L'achat d'électricité en vue de sa consommation par un véhicule électrique est considéré, aux fins de la TVA, comme constitutif de frais de carburant. La TVA belge grevant les recharges (voir les recharges dans des stations (semi-)publiques en Belgique et celles au domicile de travailleurs en Belgique selon la troisième possibilité) n'est donc déductible qu'en fonction de son usage professionnel, la limitation de la déductibilité de la TVA selon l'article 45, § 2 du Code TVA ne devant pas être perdue de vue non plus.

Si la consommation d'électricité par véhicule est mesurable séparément, le droit à déduction peut être déterminé selon le même régime de déductibilité que celui du véhicule (voir l'une des méthodes décrites dans la circulaire 36/2015 où, si l'on met en œuvre la première ou la deuxième méthode ou les deux, il est possible d'appliquer un pourcentage moyen global de déduction (voir le point 3.3.2.2. de la circulaire 36/2015)).

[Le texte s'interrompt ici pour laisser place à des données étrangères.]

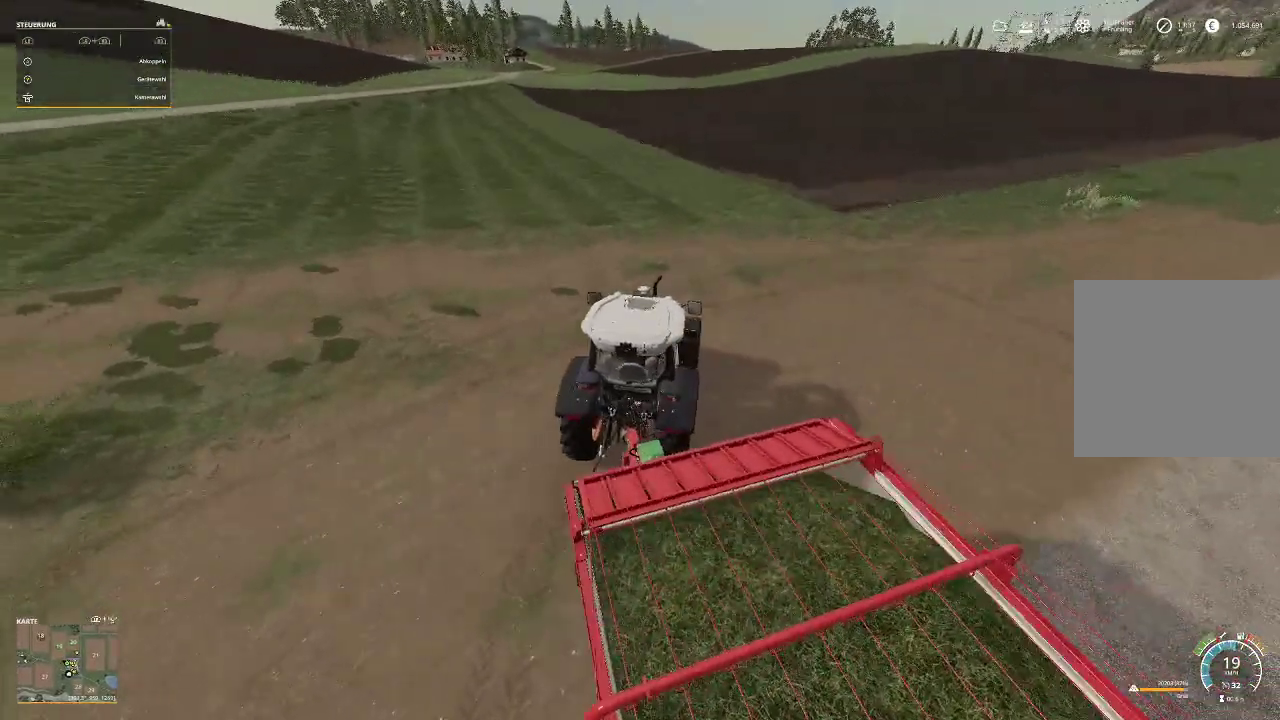
{"buttons": ["R2"], "left_stick": "center", "right_stick": "center", "events": [[400, "right_stick", "center"]]}
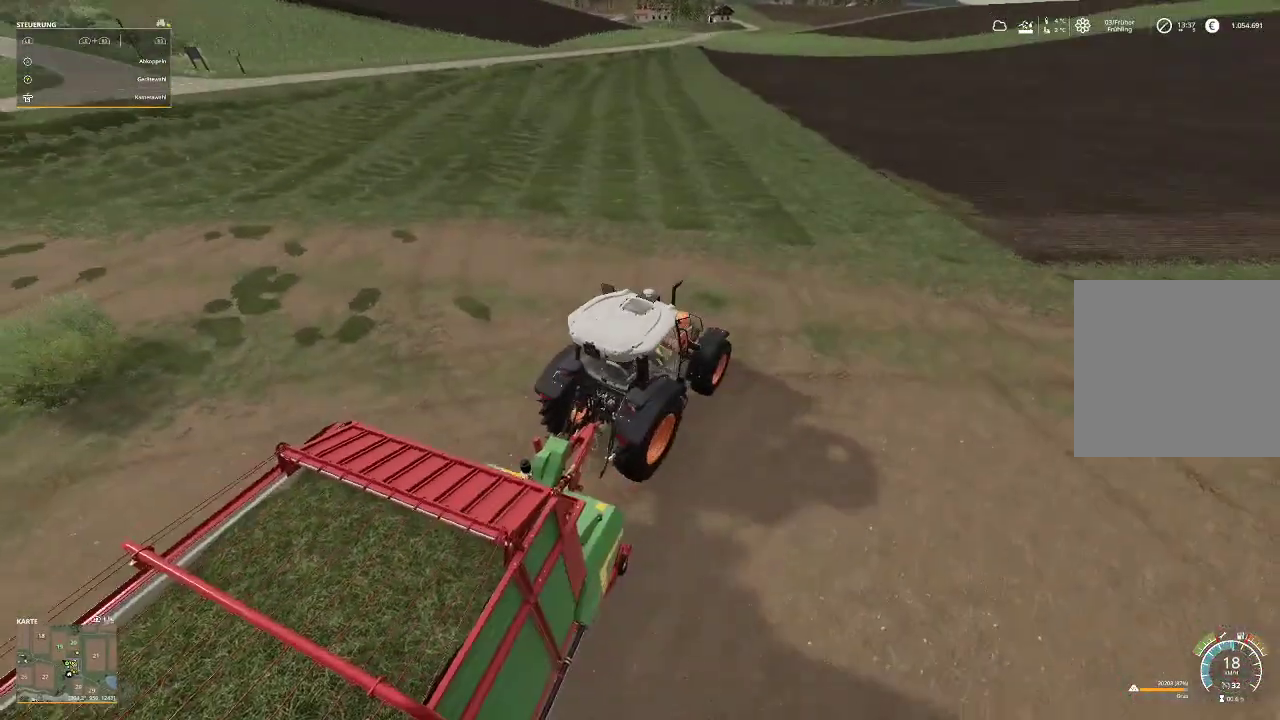
{"buttons": ["R2"], "left_stick": "center", "right_stick": "center", "events": []}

Si, en revanche, le chargement d'électricité au moyen de la station et l'autre consommation d'électricité ne sont pas mesurables séparément, le pourcentage de déduction doit être déterminé sous le contrôle de l'administration.

Conclusion

La circulaire a le mérite d'apporter des éclaircissements sur divers points qui, dans la pratique, débouchaient souvent sur des divergences d'opinions, et constitue un complément bienvenu aux directives (impôts directs et accises) publiées précédemment à l'occasion de l'adoption de la loi organisant le verdissement fiscal et social de la mobilité. Il ne fait pas de doute que la voie empruntée pour électrifier le parc de voitures de société, avec son arsenal d'avantages fiscaux visant à stimuler l'acquisition de véhicules électriques et de stations de recharge, ainsi que les stratégies ESG des entreprises, soulèveront d'autres questions. Dès lors, les entreprises qui songent à offrir à leurs travailleurs des véhicules hybrides et/ou EV par le biais de plans cafétéria et à autoriser les recharges sur leur site feront bien d'aborder le problème en suivant une démarche globale, de préférence en gardant présentes à l'esprit les taxes sur l'électricité (par exemple le droit d'accise spécial et la cotisation sur l'énergie).